Desde que el concepto de inteligencia emocional ganó popularidad en los años noventa, enseñar a los niños a reconocer y manejar sus sentimientos se ha vuelto una prioridad. Sin embargo, esta tarea puede ser complicada, ya que a muchos infantes les cuesta expresar lo que sienten debido a la falta de un vocabulario emocional adecuado o a la dificultad inherente de verbalizar sus emociones. En estas situaciones, los relatos se presentan como un método excepcionalmente eficaz.

Los cuentos van más allá de ser un simple entretenimiento antes de dormir; son un espacio protector donde los niños pueden identificar emociones, explorar conflictos y practicar diversas respuestas sin sentirse directamente expuestos. Un niño puede ver reflejadas sus propias inquietudes, como el miedo a la soledad o los celos por un nuevo hermano, en las experiencias de los personajes. Esta distancia psicológica es fundamental, ya que el personaje actúa como un intermediario, permitiendo al niño abordar sentimientos complejos y compararlos con su mundo interno, sin la presión de hablar de sus propias vivencias de inmediato. Los relatos también enriquecen el léxico emocional infantil, proporcionando palabras para sensaciones que ya experimentan, y enseñan que las emociones son pasajeras y que siempre existe un margen para elegir cómo reaccionar, sentando las bases para una gestión emocional saludable.

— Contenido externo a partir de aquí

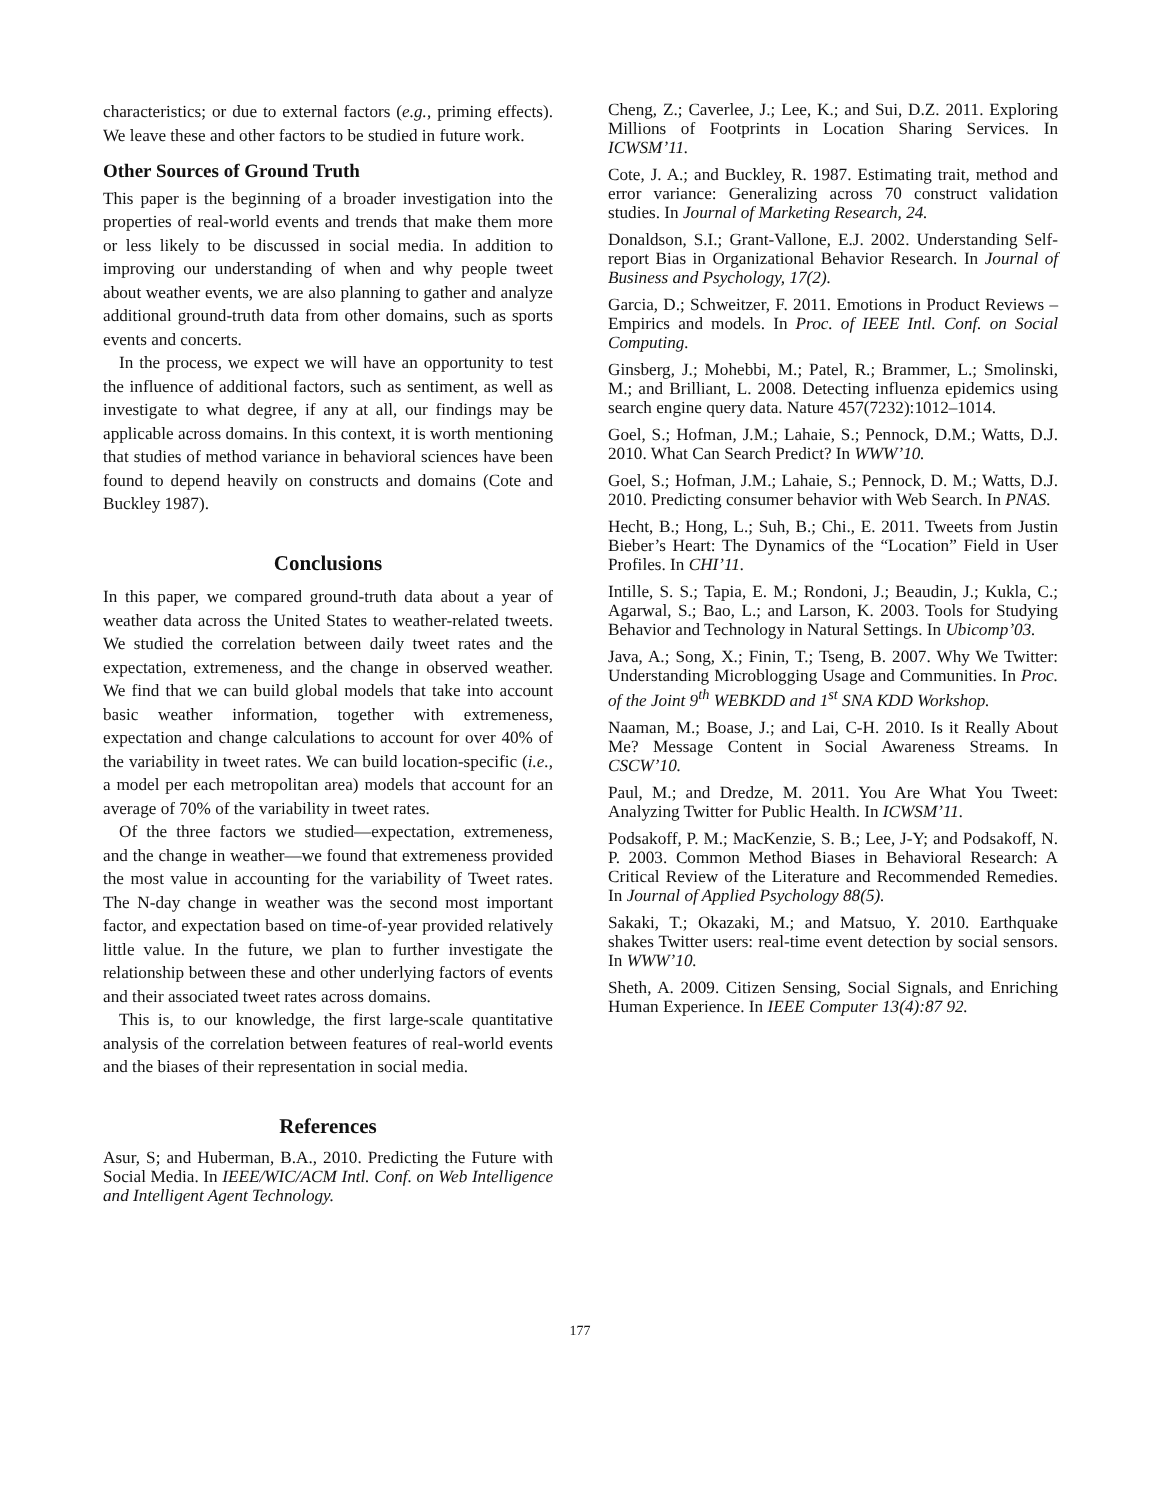characteristics; or due to external factors (e.g., priming effects). We leave these and other factors to be studied in future work.
Other Sources of Ground Truth
This paper is the beginning of a broader investigation into the properties of real-world events and trends that make them more or less likely to be discussed in social media. In addition to improving our understanding of when and why people tweet about weather events, we are also planning to gather and analyze additional ground-truth data from other domains, such as sports events and concerts.
In the process, we expect we will have an opportunity to test the influence of additional factors, such as sentiment, as well as investigate to what degree, if any at all, our findings may be applicable across domains. In this context, it is worth mentioning that studies of method variance in behavioral sciences have been found to depend heavily on constructs and domains (Cote and Buckley 1987).
Conclusions
In this paper, we compared ground-truth data about a year of weather data across the United States to weather-related tweets. We studied the correlation between daily tweet rates and the expectation, extremeness, and the change in observed weather. We find that we can build global models that take into account basic weather information, together with extremeness, expectation and change calculations to account for over 40% of the variability in tweet rates. We can build location-specific (i.e., a model per each metropolitan area) models that account for an average of 70% of the variability in tweet rates.
Of the three factors we studied—expectation, extremeness, and the change in weather—we found that extremeness provided the most value in accounting for the variability of Tweet rates. The N-day change in weather was the second most important factor, and expectation based on time-of-year provided relatively little value. In the future, we plan to further investigate the relationship between these and other underlying factors of events and their associated tweet rates across domains.
This is, to our knowledge, the first large-scale quantitative analysis of the correlation between features of real-world events and the biases of their representation in social media.
References
Asur, S; and Huberman, B.A., 2010. Predicting the Future with Social Media. In IEEE/WIC/ACM Intl. Conf. on Web Intelligence and Intelligent Agent Technology.
Cheng, Z.; Caverlee, J.; Lee, K.; and Sui, D.Z. 2011. Exploring Millions of Footprints in Location Sharing Services. In ICWSM’11.
Cote, J. A.; and Buckley, R. 1987. Estimating trait, method and error variance: Generalizing across 70 construct validation studies. In Journal of Marketing Research, 24.
Donaldson, S.I.; Grant-Vallone, E.J. 2002. Understanding Self-report Bias in Organizational Behavior Research. In Journal of Business and Psychology, 17(2).
Garcia, D.; Schweitzer, F. 2011. Emotions in Product Reviews – Empirics and models. In Proc. of IEEE Intl. Conf. on Social Computing.
Ginsberg, J.; Mohebbi, M.; Patel, R.; Brammer, L.; Smolinski, M.; and Brilliant, L. 2008. Detecting influenza epidemics using search engine query data. Nature 457(7232):1012–1014.
Goel, S.; Hofman, J.M.; Lahaie, S.; Pennock, D.M.; Watts, D.J. 2010. What Can Search Predict? In WWW’10.
Goel, S.; Hofman, J.M.; Lahaie, S.; Pennock, D. M.; Watts, D.J. 2010. Predicting consumer behavior with Web Search. In PNAS.
Hecht, B.; Hong, L.; Suh, B.; Chi., E. 2011. Tweets from Justin Bieber’s Heart: The Dynamics of the “Location” Field in User Profiles. In CHI’11.
Intille, S. S.; Tapia, E. M.; Rondoni, J.; Beaudin, J.; Kukla, C.; Agarwal, S.; Bao, L.; and Larson, K. 2003. Tools for Studying Behavior and Technology in Natural Settings. In Ubicomp’03.
Java, A.; Song, X.; Finin, T.; Tseng, B. 2007. Why We Twitter: Understanding Microblogging Usage and Communities. In Proc. of the Joint 9<sup>th</sup> WEBKDD and 1<sup>st</sup> SNA KDD Workshop.
Naaman, M.; Boase, J.; and Lai, C-H. 2010. Is it Really About Me? Message Content in Social Awareness Streams. In CSCW’10.
Paul, M.; and Dredze, M. 2011. You Are What You Tweet: Analyzing Twitter for Public Health. In ICWSM’11.
Podsakoff, P. M.; MacKenzie, S. B.; Lee, J-Y; and Podsakoff, N. P. 2003. Common Method Biases in Behavioral Research: A Critical Review of the Literature and Recommended Remedies. In Journal of Applied Psychology 88(5).
Sakaki, T.; Okazaki, M.; and Matsuo, Y. 2010. Earthquake shakes Twitter users: real-time event detection by social sensors. In WWW’10.
Sheth, A. 2009. Citizen Sensing, Social Signals, and Enriching Human Experience. In IEEE Computer 13(4):87 92.
177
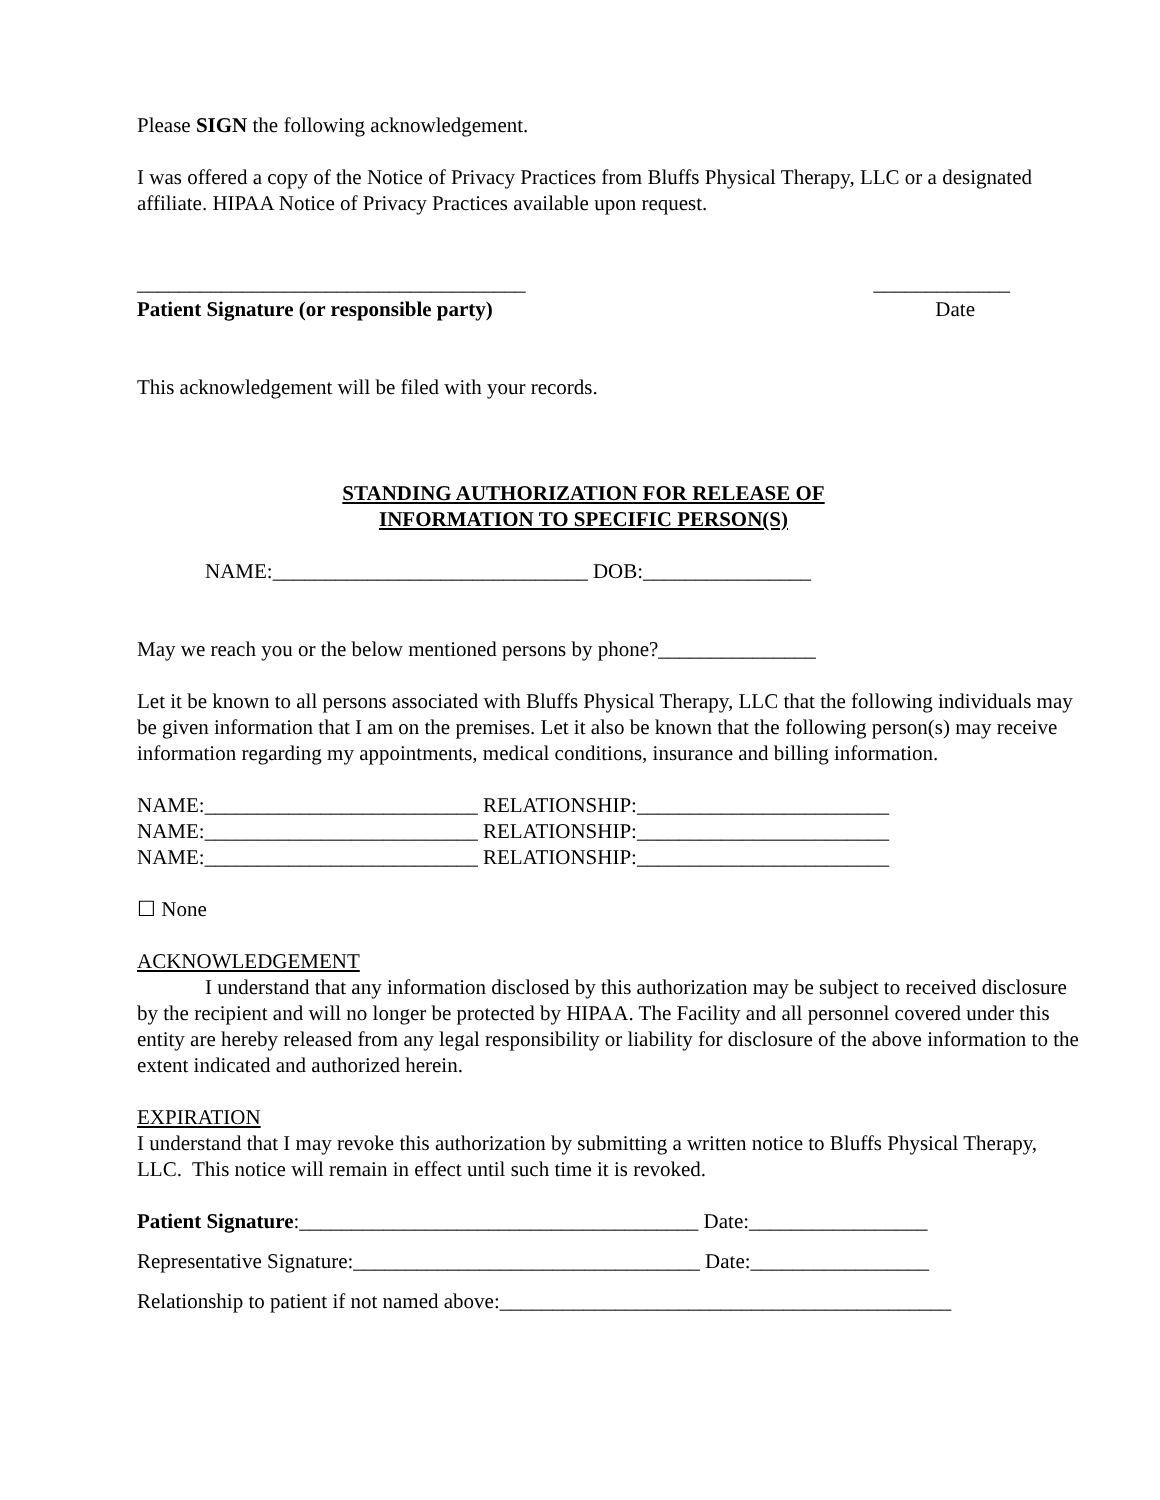Please SIGN the following acknowledgement.
I was offered a copy of the Notice of Privacy Practices from Bluffs Physical Therapy, LLC or a designated affiliate. HIPAA Notice of Privacy Practices available upon request.
_____________________________________ _____________
Patient Signature (or responsible party) Date
This acknowledgement will be filed with your records.
STANDING AUTHORIZATION FOR RELEASE OF
INFORMATION TO SPECIFIC PERSON(S)
NAME:______________________________ DOB:________________
May we reach you or the below mentioned persons by phone?_______________
Let it be known to all persons associated with Bluffs Physical Therapy, LLC that the following individuals may be given information that I am on the premises. Let it also be known that the following person(s) may receive information regarding my appointments, medical conditions, insurance and billing information.
NAME:__________________________ RELATIONSHIP:________________________
NAME:__________________________ RELATIONSHIP:________________________
NAME:__________________________ RELATIONSHIP:________________________
☐ None
ACKNOWLEDGEMENT
I understand that any information disclosed by this authorization may be subject to received disclosure by the recipient and will no longer be protected by HIPAA. The Facility and all personnel covered under this entity are hereby released from any legal responsibility or liability for disclosure of the above information to the extent indicated and authorized herein.
EXPIRATION
I understand that I may revoke this authorization by submitting a written notice to Bluffs Physical Therapy, LLC. This notice will remain in effect until such time it is revoked.
Patient Signature:______________________________________ Date:_________________
Representative Signature:_________________________________ Date:_________________
Relationship to patient if not named above:___________________________________________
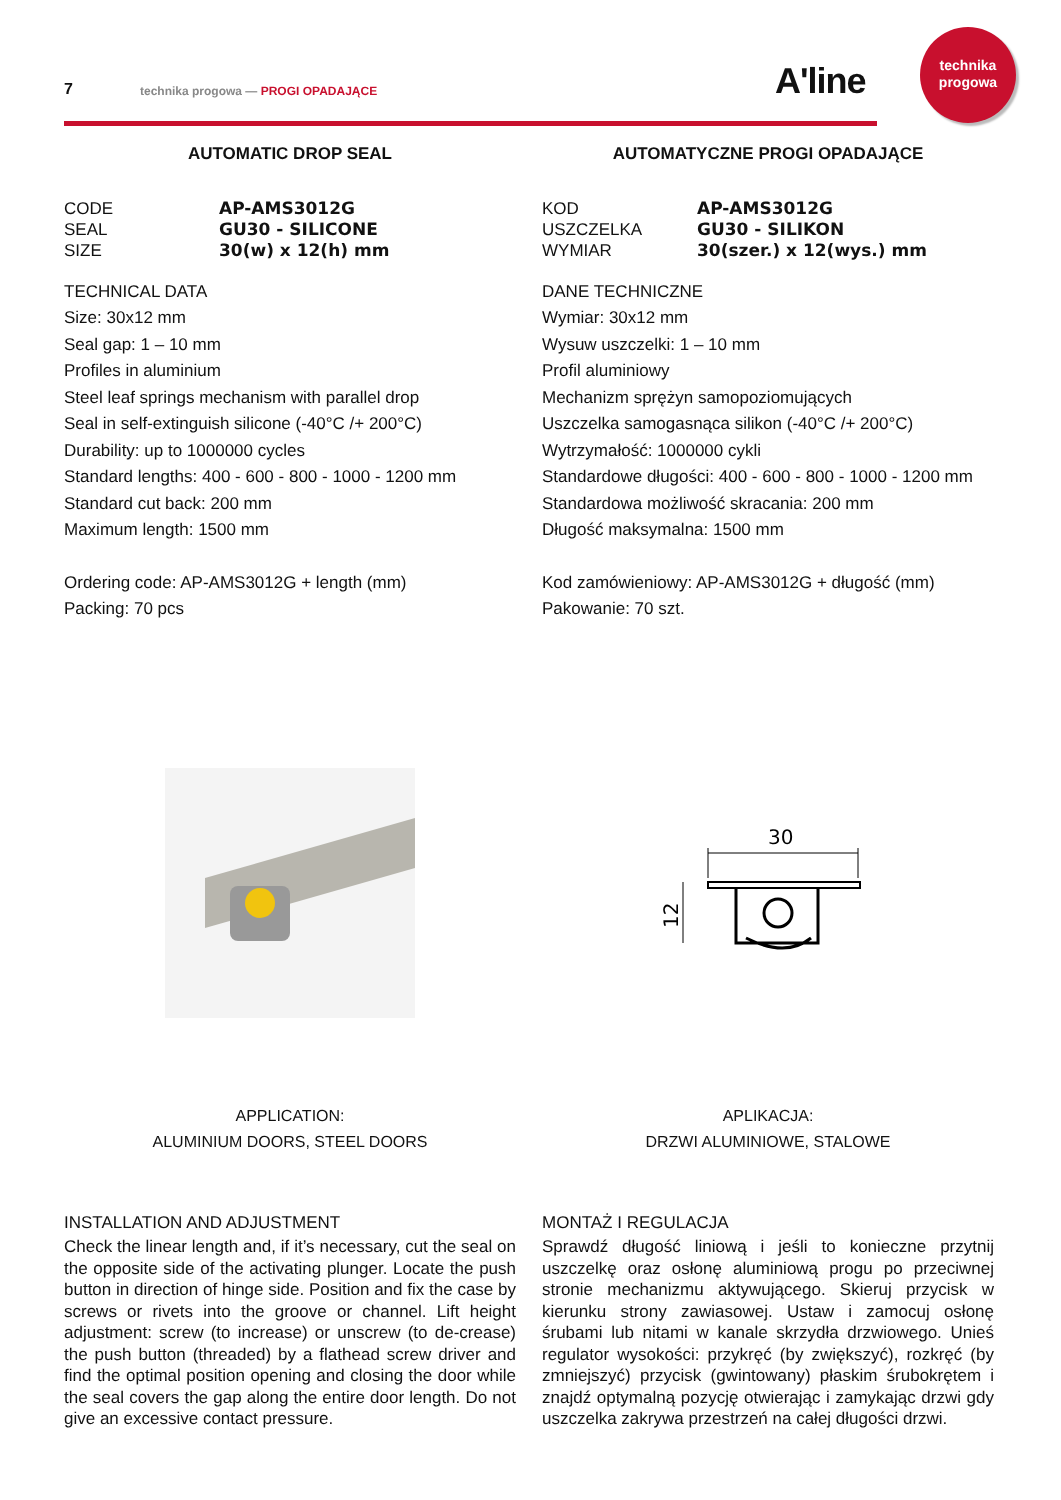7
technika progowa — PROGI OPADAJĄCE
A'line
technika
progowa
AUTOMATIC DROP SEAL
CODE AP-AMS3012G
SEAL GU30 - SILICONE
SIZE 30(w) x 12(h) mm
TECHNICAL DATA
Size: 30x12 mm
Seal gap: 1 – 10 mm
Profiles in aluminium
Steel leaf springs mechanism with parallel drop
Seal in self-extinguish silicone (-40°C /+ 200°C)
Durability: up to 1000000 cycles
Standard lengths: 400 - 600 - 800 - 1000 - 1200 mm
Standard cut back: 200 mm
Maximum length: 1500 mm
Ordering code: AP-AMS3012G + length (mm)
Packing: 70 pcs
APPLICATION:
ALUMINIUM DOORS, STEEL DOORS
INSTALLATION AND ADJUSTMENT
Check the linear length and, if it’s necessary, cut the seal on the opposite side of the activating plunger. Locate the push button in direction of hinge side. Position and fix the case by screws or rivets into the groove or channel. Lift height adjustment: screw (to increase) or unscrew (to de-crease) the push button (threaded) by a flathead screw driver and find the optimal position opening and closing the door while the seal covers the gap along the entire door length. Do not give an excessive contact pressure.
AUTOMATYCZNE PROGI OPADAJĄCE
KOD AP-AMS3012G
USZCZELKA GU30 - SILIKON
WYMIAR 30(szer.) x 12(wys.) mm
DANE TECHNICZNE
Wymiar: 30x12 mm
Wysuw uszczelki: 1 – 10 mm
Profil aluminiowy
Mechanizm sprężyn samopoziomujących
Uszczelka samogasnąca silikon (-40°C /+ 200°C)
Wytrzymałość: 1000000 cykli
Standardowe długości: 400 - 600 - 800 - 1000 - 1200 mm
Standardowa możliwość skracania: 200 mm
Długość maksymalna: 1500 mm
Kod zamówieniowy: AP-AMS3012G + długość (mm)
Pakowanie: 70 szt.
30
12
APLIKACJA:
DRZWI ALUMINIOWE, STALOWE
MONTAŻ I REGULACJA
Sprawdź długość liniową i jeśli to konieczne przytnij uszczelkę oraz osłonę aluminiową progu po przeciwnej stronie mechanizmu aktywującego. Skieruj przycisk w kierunku strony zawiasowej. Ustaw i zamocuj osłonę śrubami lub nitami w kanale skrzydła drzwiowego. Unieś regulator wysokości: przykręć (by zwiększyć), rozkręć (by zmniejszyć) przycisk (gwintowany) płaskim śrubokrętem i znajdź optymalną pozycję otwierając i zamykając drzwi gdy uszczelka zakrywa przestrzeń na całej długości drzwi.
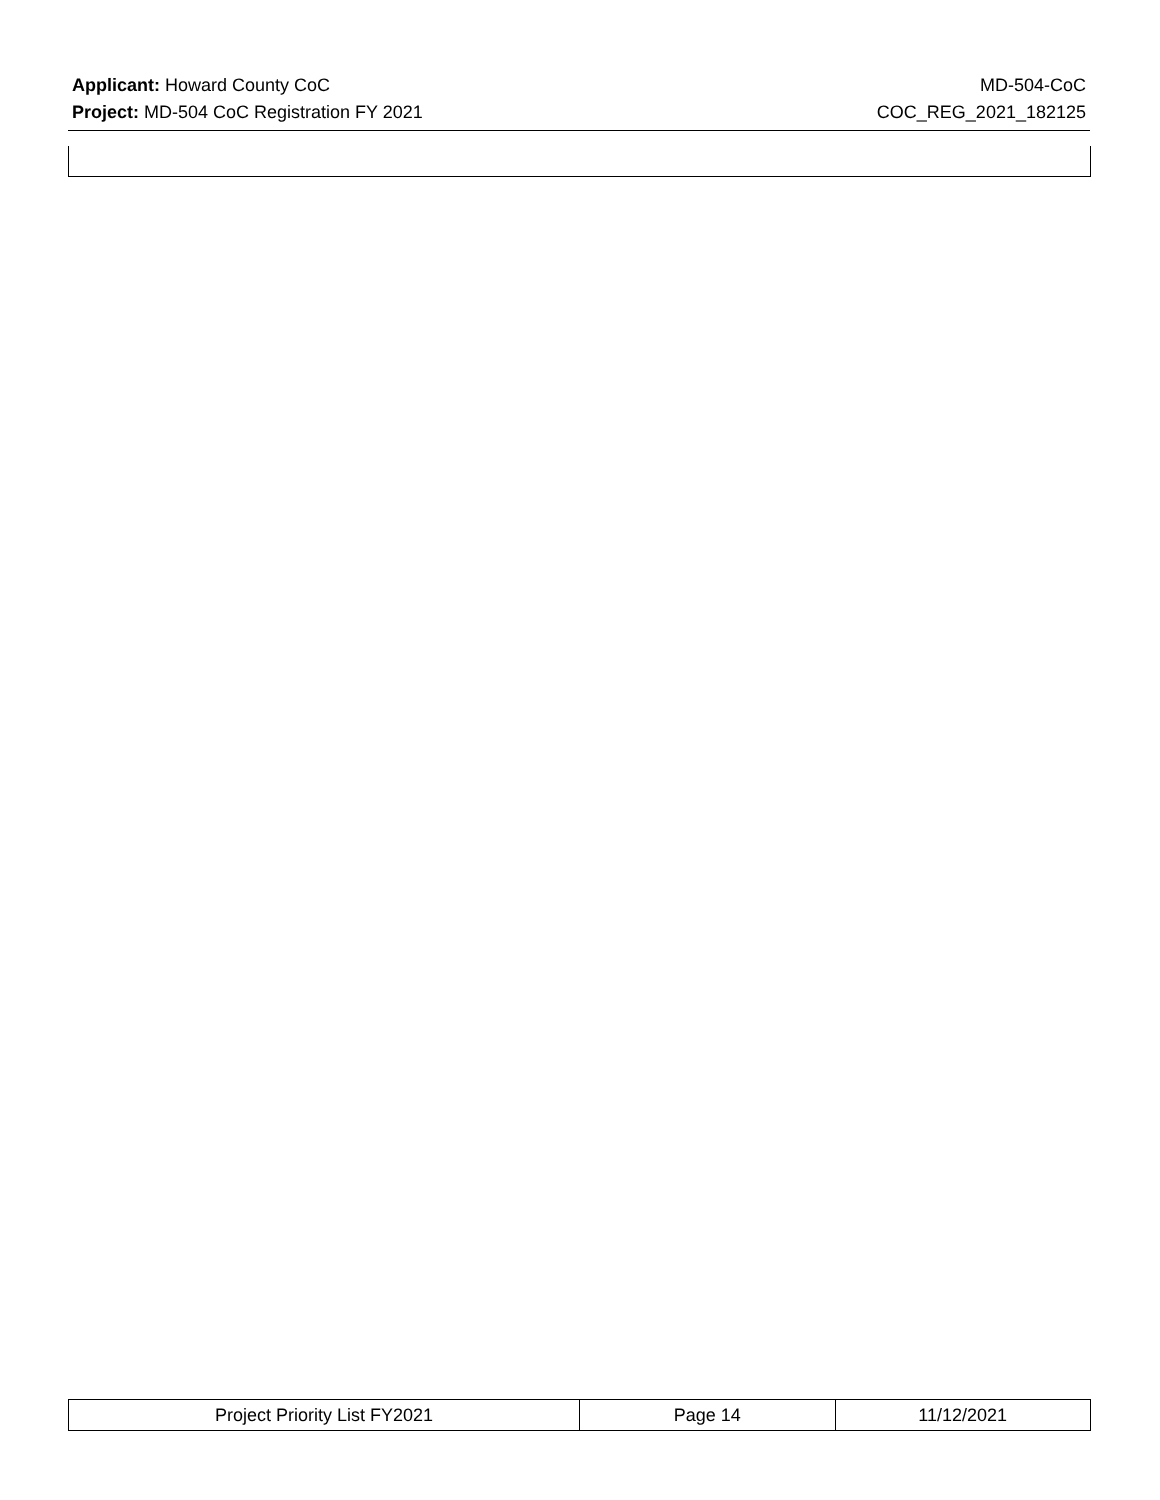Applicant: Howard County CoC MD-504-CoC
Project: MD-504 CoC Registration FY 2021 COC_REG_2021_182125
| Project Priority List FY2021 | Page 14 | 11/12/2021 |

Además, las historias ofrecen un 'laboratorio emocional' donde los niños pueden observar distintas maneras de afrontar problemas y comprender que no todos interpretan las situaciones de la misma forma, fomentando la empatía. Permiten experimentar tensiones emocionales en un entorno seguro, con conflictos que tienen un inicio y una resolución, lo que les brinda la oportunidad de acercarse a emociones intensas y retirarse sintiéndose protegidos. Es importante recordar que los cuentos no deben usarse para corregir emociones, ya que todas cumplen una función. En su lugar, deben servir para comprender y regular los sentimientos, fomentando la curiosidad y evitando transmitir la idea de que ciertas emociones son incorrectas. Elegir cuentos con conflictos reconocibles, personajes profundos, que no moralicen en exceso y que sean apropiados para la edad del niño, ayuda a que los pequeños se identifiquen y desarrollen una conexión con la historia.

Al compartir cuentos, no solo estamos narrando historias, sino que estamos proporcionando a los niños un idioma para entenderse a sí mismos. Es una de las mejores formas de acompañarlos en el descubrimiento de su universo emocional, página a página, enseñándoles a navegar por el complejo mundo de los sentimientos con sabiduría y compasión.